A still from the Omno game. The main character is surfing across a sand dune. There is a huge skeleton in the distance. The scene is lit in bright warm light, making the desert setting clear.
Surfing our way into the final review… (Credit: Inkyfox)

Becky

I will start by saying something that will become blindingly obvious as we continue through my review of Omno… I love this game. I. Love. It. Ok, now on with the review.

I had just finished playing AER: Memories of Old, by developers Forgotten Key, on the Nintendo Switch. Playing AER had reignited my enjoyment of getting lost in a game. It’s beautiful, immersive and uses interesting ways to convey narrative. Therefore, I jumped at the chance to play a game that seemed to have a similar ‘vibe.’

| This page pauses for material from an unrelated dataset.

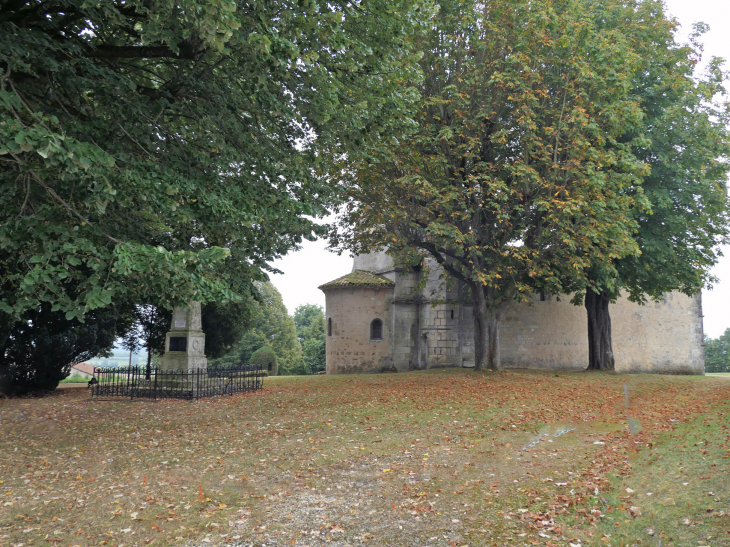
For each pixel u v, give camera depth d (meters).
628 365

Much like AER, Omno has snippets of narrative dotted around for you to find, puzzles to solve and gorgeous environments to explore. I don’t want to detail what you do in each section, what discoveries you will come across or any of the specific moments that took my breath away because I sincerely hope you play this game and experience it for yourself. What I will talk about is the sense of discovery you will experience. The different environments you come across are all beautifully crafted, and it feels immersive. With lots to find and charmingly named animals moving around you, the game rewards you for exploring. I am a bit of a ‘completionist’ myself, wanting to find every box, every hidden corner, every secret. However, in this game, I wasn’t thinking about that in the same way I would in Skyrim, Assassin’s Creed or games of that ilk. Where not finding everything makes me feel like I have missed out or lost part of the game, but the act of actually going out and finding everything feels like a chore. In this game, it felt like that kind of walk, where you aren’t heading anywhere in particular, you have no time constraints, and you are simply wandering and finding cool stuff you didn’t know was there. When I reached 100% for a level, it didn’t feel like other games. Often, when I get 100% in other games, I disengage and look for what’s next. Instead, in Omno, I would keep exploring for a little while more, still discovering.

The music is simply stunning and swells at different times to emphasise moments and reward you as you explore. It supports everything else throughout the game. The game would have been good without it, but its subtlety and musicality raise it to another level. Add this to the sound design and my lovely new headphones, and you have a pretty amazing experience. 

ALSO: This was made by a solo developer. Whaaaat. I mean! Jonas Manke knocked it out of the park. 

The puzzles aren’t tricky. They do increase in complexity, but the game has more than prepared you for each one. Mechanics are introduced to you gradually, and the puzzles bring in the new stuff over time, and it’s great. Some of them are really clever and made me laugh a little at myself when I figured it out.

Most of all, our world is scary, and my anxiety is ever prevalent. I’m enjoying games like Omno, where the world isn’t threatening. Your character never feels like it’s in danger. You can try puzzles repeatedly without seeing the “Game Over” screen, and that feels nice. The game carries you with it. It feels safe, and I find I’m craving that kind of experience across all media right now. It’s clear with you what it is, and it sticks to it. It’s transparent with you from moment one about how it would like you to play, and it feels rewarding to do so.

Obviously, I highly recommend Omno. I hope you’ll play it.

Omno is available on Steam, Epic, PS4, XBOX and the XBOX Gamepass. Our writers reviewed free copies of the PC version available through Steam now.